WHAT TO PRODUCE: Convert the text of all the material below into a JSON list of strings, one string per line, skipping blank lines and leaving out the picture markers.

RECORD SET:
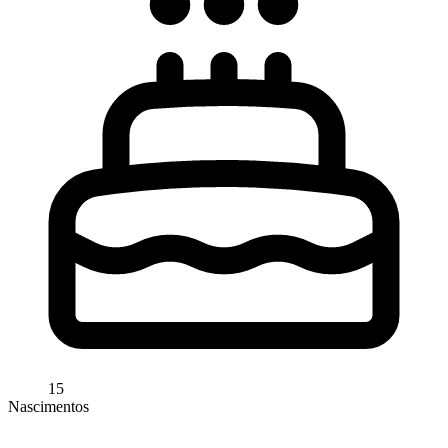
15
Nascimentos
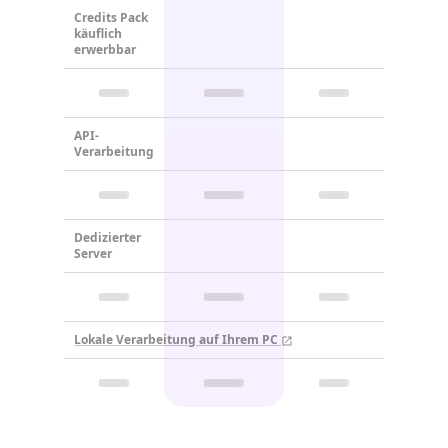
Credits Pack
käuflich
erwerbbar
API-
Verarbeitung
Dedizierter
Server
Lokale Verarbeitung auf Ihrem PC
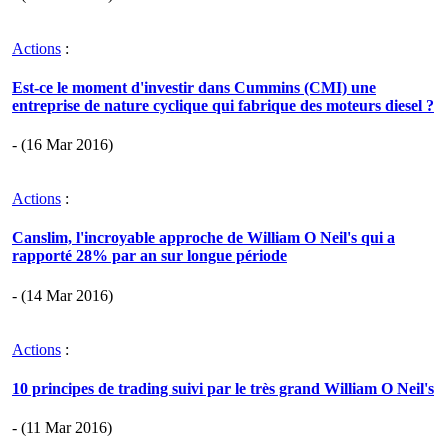
Actions
:
Est-ce le moment d'investir dans Cummins (CMI) une
entreprise de nature cyclique qui fabrique des moteurs diesel ?
- (16 Mar 2016)
Actions
:
Canslim, l'incroyable approche de William O Neil's qui a
rapporté 28% par an sur longue période
- (14 Mar 2016)
Actions
:
10 principes de trading suivi par le très grand William O Neil's
- (11 Mar 2016)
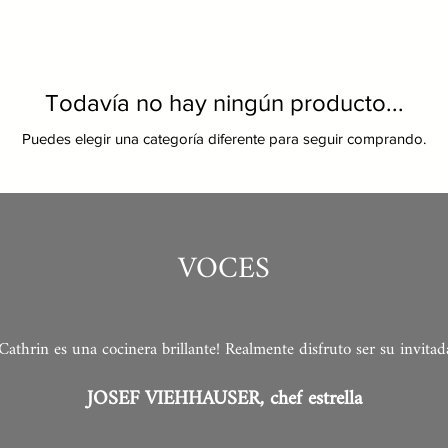
Todavía no hay ningún producto...
Puedes elegir una categoría diferente para seguir comprando.
VOCES
¡Cathrin es una cocinera brillante! Realmente disfruto ser su invitad
JOSEF VIEHHAUSER, chef estrella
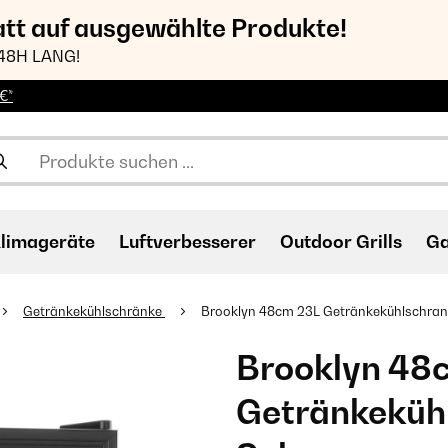
att auf ausgewählte Produkte!
48H LANG!
€*
limageräte
Luftverbesserer
Outdoor Grills
Ga
Getränkekühlschränke
Brooklyn 48cm 23L Getränkekühlschrank
Brooklyn 48
Getränkekühl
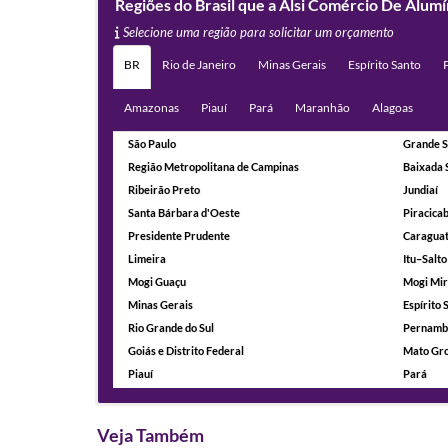
Regiões do Brasil que a Alsi Comércio De Alum
Selecione uma região para solicitar um orçamento
BR
Rio de Janeiro
Minas Gerais
Espírito Santo
Amazonas
Piauí
Pará
Maranhão
Alagoas
São Paulo
Grande S
Região Metropolitana de Campinas
Baixada 
Ribeirão Preto
Jundiaí
Santa Bárbara d'Oeste
Piracica
Presidente Prudente
Caragua
Limeira
Itu–Salto
Mogi Guaçu
Mogi Mi
Minas Gerais
Espírito 
Rio Grande do Sul
Pernamb
Goiás e Distrito Federal
Mato Gro
Piauí
Pará
Veja Também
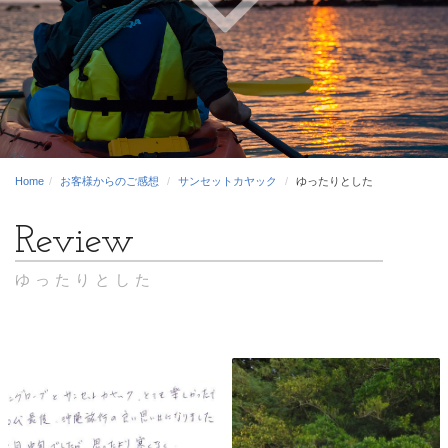
Home
お客様からのご感想
サンセットカヤック
ゆったりとした
ゆったりとした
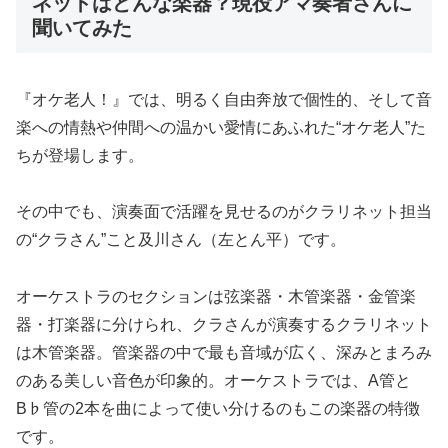
ネットはどんな楽器？現役アマ奏者さんに
聞いてみた
『オケ老人！』では、明るく自由奔放で個性的、そして音
楽への情熱や仲間への温かい愛情にあふれた“オケ老人”た
ちが登場します。
その中でも、演奏面で活躍を見せるのがクラリネット担当
の“クラさん”こと及川さん（左とん平）です。
オーケストラのセクションは弦楽器・木管楽器・金管楽
器・打楽器に分けられ、クラさんが演奏するクラリネット
は木管楽器。管楽器の中で最も音域が広く、深みとまろみ
のある美しい音色が印象的。オーケストラでは、A管と
B♭管の2本を曲によって使い分けるのもこの楽器の特徴
です。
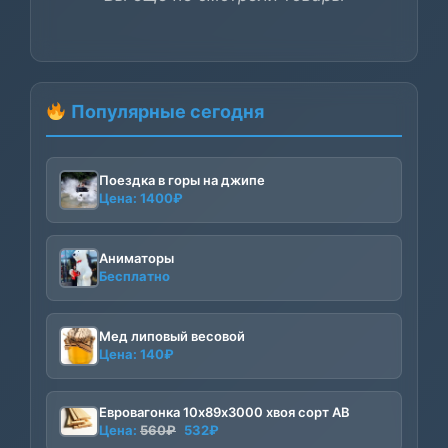
Популярные сегодня
Поездка в горы на джипе
Цена:
1400
₽
Аниматоры
Бесплатно
Мед липовый весовой
Цена:
140
₽
Евровагонка 10х89х3000 хвоя сорт АВ
Первоначальная
Текущая
Цена:
560
₽
532
₽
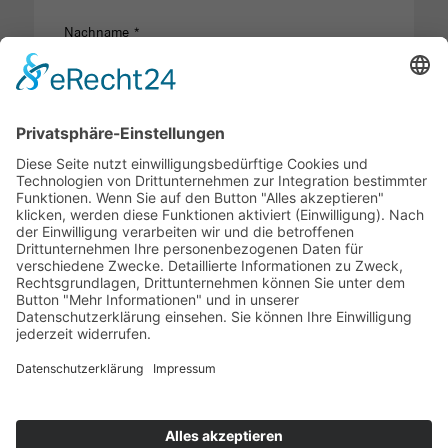
Nachname *
E-Mail-Adresse *
Telefon
Mobil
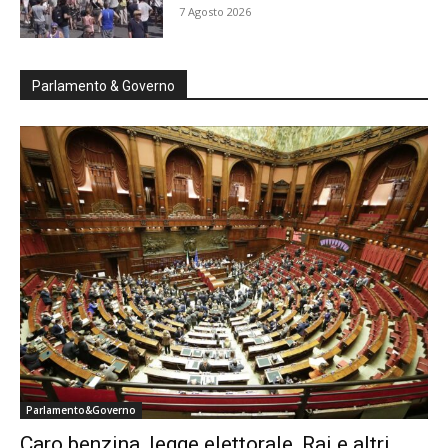
7 Agosto 2026
Parlamento & Governo
Parlamento&Governo
Caro benzina, legge elettorale, Rai e altri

RESPONSE TO THIS EXERCISE:
[
  "15",
  "Nascimentos",
  "Credits Pack",
  "käuflich",
  "erwerbbar",
  "API-",
  "Verarbeitung",
  "Dedizierter",
  "Server",
  "Lokale Verarbeitung auf Ihrem PC",
  "Actions",
  ":",
  "Est-ce le moment d'investir dans Cummins (CMI) une",
  "entreprise de nature cyclique qui fabrique des moteurs diesel ?",
  "- (16 Mar 2016)",
  "Actions",
  ":",
  "Canslim, l'incroyable approche de William O Neil's qui a",
  "rapporté 28% par an sur longue période",
  "- (14 Mar 2016)",
  "Actions",
  ":",
  "10 principes de trading suivi par le très grand William O Neil's",
  "- (11 Mar 2016)",
  "Todavía no hay ningún producto...",
  "Puedes elegir una categoría diferente para seguir comprando.",
  "VOCES",
  "¡Cathrin es una cocinera brillante! Realmente disfruto ser su invitad",
  "JOSEF VIEHHAUSER, chef estrella",
  "att auf ausgewählte Produkte!",
  "48H LANG!",
  "€*",
  "limageräte",
  "Luftverbesserer",
  "Outdoor Grills",
  "Ga",
  "Getränkekühlschränke",
  "Brooklyn 48cm 23L Getränkekühlschrank",
  "Brooklyn 48",
  "Getränkekühl",
  "Regiões do Brasil que a Alsi Comércio De Alum",
  "Selecione uma região para solicitar um orçamento",
  "BR",
  "Rio de Janeiro",
  "Minas Gerais",
  "Espírito Santo",
  "Amazonas",
  "Piauí",
  "Pará",
  "Maranhão",
  "Alagoas",
  "São Paulo",
  "Grande S",
  "Região Metropolitana de Campinas",
  "Baixada ",
  "Ribeirão Preto",
  "Jundiaí",
  "Santa Bárbara d'Oeste",
  "Piracica",
  "Presidente Prudente",
  "Caragua",
  "Limeira",
  "Itu–Salto",
  "Mogi Guaçu",
  "Mogi Mi",
  "Minas Gerais",
  "Espírito ",
  "Rio Grande do Sul",
  "Pernamb",
  "Goiás e Distrito Federal",
  "Mato Gro",
  "Piauí",
  "Pará",
  "Veja Também",
  "Home",
  "お客様からのご感想",
  "サンセットカヤック",
  "ゆったりとした",
  "ゆったりとした",
  "ネットはどんな楽器？現役アマ奏者さんに",
  "聞いてみた",
  "『オケ老人！』では、明るく自由奔放で個性的、そして音",
  "楽への情熱や仲間への温かい愛情にあふれた“オケ老人”た",
  "ちが登場します。",
  "その中でも、演奏面で活躍を見せるのがクラリネット担当",
  "の“クラさん”こと及川さん（左とん平）です。",
  "オーケストラのセクションは弦楽器・木管楽器・金管楽",
  "器・打楽器に分けられ、クラさんが演奏するクラリネット",
  "は木管楽器。管楽器の中で最も音域が広く、深みとまろみ",
  "のある美しい音色が印象的。オーケストラでは、A管と",
  "B♭管の2本を曲によって使い分けるのもこの楽器の特徴",
  "です。",
  "Популярные сегодня",
  "Поездка в горы на джипе",
  "Цена:",
  "1400",
  "₽",
  "Аниматоры",
  "Бесплатно",
  "Мед липовый весовой",
  "Цена:",
  "140",
  "₽",
  "Евровагонка 10х89х3000 хвоя сорт АВ",
  "Первоначальная",
  "Текущая",
  "Цена:",
  "560",
  "₽",
  "532",
  "₽",
  "Nachname *",
  "E-Mail-Adresse *",
  "Telefon",
  "Mobil",
  "7 Agosto 2026",
  "Parlamento & Governo",
  "Parlamento&Governo",
  "Caro benzina, legge elettorale, Rai e altri"
]